How do you create the most popular piece of content of the year at one of the nation’s most prestigious news outlet?

Well, for starters, study or consider careers in politics, law, and philosophy before eventually deciding that statistics is for you. Then apply to grad school and while you're there dig in to some intriguing data that Harvard researchers had published 10 years prior, apply some stats and smart algorithms, post your work online, then wait for The New York Times to call.

That’s not the whole story of course, but it’s the rough run-up to how Josh Katz ended up an intern at the Times last fall and eventually created  (with graphics editor Wilson Andrews) the newspaper’s most popular piece of content in 2013 — “How Y’all, Youse and You Guys Talk.”

“I’d enjoyed the news as a consumer,” Katz said, “but I'd never really pictured myself as being a part of the journalism world.”

“I’d always had an interest in data visualization and finding a way of communicating results graphically,” he said. “What I didn’t realize is that that is essentially a lot of what they do at Times graphics, so it was really a perfect fit.”

Katz’s personal journey to the Times is a fun one, but the story of the technology behind the popular project is just as good.

The Harvard Dialect Survey maps created by researchers in 2003.

Last March Katz was a grad student in the Department of Statistics at North Carolina State University and had recently decided he wanted to look more closely at an interesting set of data he’d seen 10 years prior, the Harvard Dialect Survey.

The study was based on the responses of more than 50,000 people to 122 questions on dialect, and had been presented by the researchers (Bert Vaux and Scott Golder) as a series of colored points on a map. While the data was interesting, Katz wanted to show a more elegant “smoothed estimate” of the same data.

Using the k-nearest neighbor algorithm and kernel density estimation (more detail here) he created a series of maps that showed the Harvard data in a series of maps most of us would call heat maps.

In June he posted those maps on the North Carolina State University website and on, a community site for R developers.

By August the graphics desk at the Times had discovered them and invited him to New York for an internship starting in September.

Though satisfied with the work he’d done with the data thus far, Katz had also come up with a plan to verify and update the data and turn it in to a quiz.

A map from Katz's smoothing project based on the Harvard dialect data.

To do this he’d need to whittle down the original set of 122 questions in to a manageable number. He’d also need to figure out if dialects in the United States had changed over the last 10 years.

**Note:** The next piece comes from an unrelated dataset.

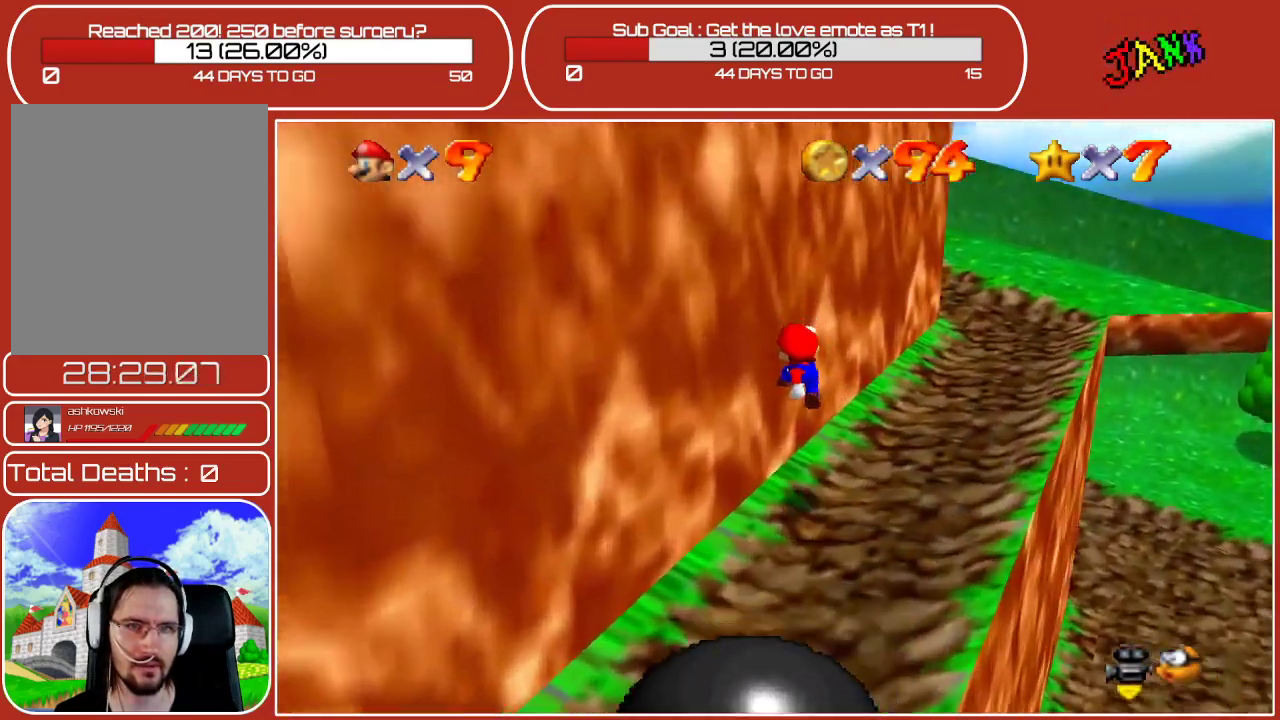
{"buttons": [], "left_stick": "up-right", "events": []}
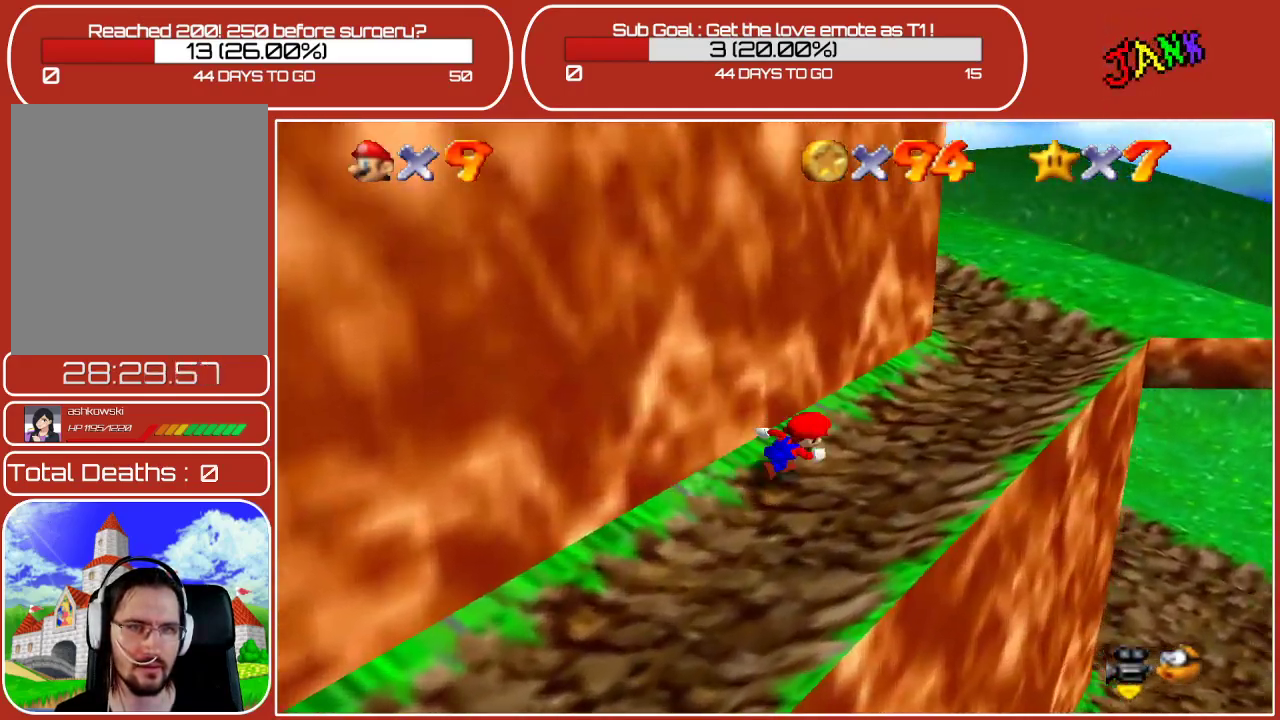
{"buttons": [], "left_stick": "up-right", "events": []}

Using the suggestions from the online community he came up with 20 additional questions he thought would help him determine changes in dialect and built a survey of more than 140 questions (the original 122 plus his 20 new ones), and posted it on

“One of the great things about doing this online was that you get all of this instant feedback and a lot of people have great suggestions,” Katz said.

Of the 140 questions asked, a good portion didn’t tell Katz much.

Pancakes or flapjacks? Everyone says pancakes, Katz said. So that question and about 120 others were thrown out.

To effectively find the most telling though, Katz surveyed 350,000 people not just on dialect questions, but also on age, gender, and where they lived.

The key to the project was Katz’s stats background.

“Getting from the point reference data to having a continuous estimate is really the back bone of the quiz,” Katz said. “There’s this statistical underpinning to the whole project.”

With the most-telling questions in hand, Katz and Andrews set about building the app you see on the Times site. They used D3 and the canvas element to visualize and render the maps. The three cities you get at the end of the quiz are plucked from a database of 150 and are simply the cities where residents are most likely to answer questions like you did.

There are some interesting wrinkles to the project. For one, it’s not designed to predict you where you grew up, Katz said. The quiz simply shows you the region of the country where the dialect most closely matches your own. (Seriously, Bryant Gumble, take note.)

And while that wrinkle may disappoint some users, it also helps make the project intriguing.

“In a way it’s more interesting,” Katz said. “For a lot of people the quiz will show them where their parents grew up.”

Interestingly, the quiz almost didn’t make it onto the Times’ site.

Katz had pitched an enthusiastic group of editors on the project earlier in his internship, but by mid December, with Katz’s time winding down, the quiz still wasn’t up.

On December 21 the quiz was posted and by the end of the year had become the site’s most popular piece of content for 2013.

“I’m pretty blown away by the response to the whole thing,” Katz said. But he can understand the project’s success.

“Dialect is all about people’s sense of identity — ‘this is who I am, this is where I come from,’” he said.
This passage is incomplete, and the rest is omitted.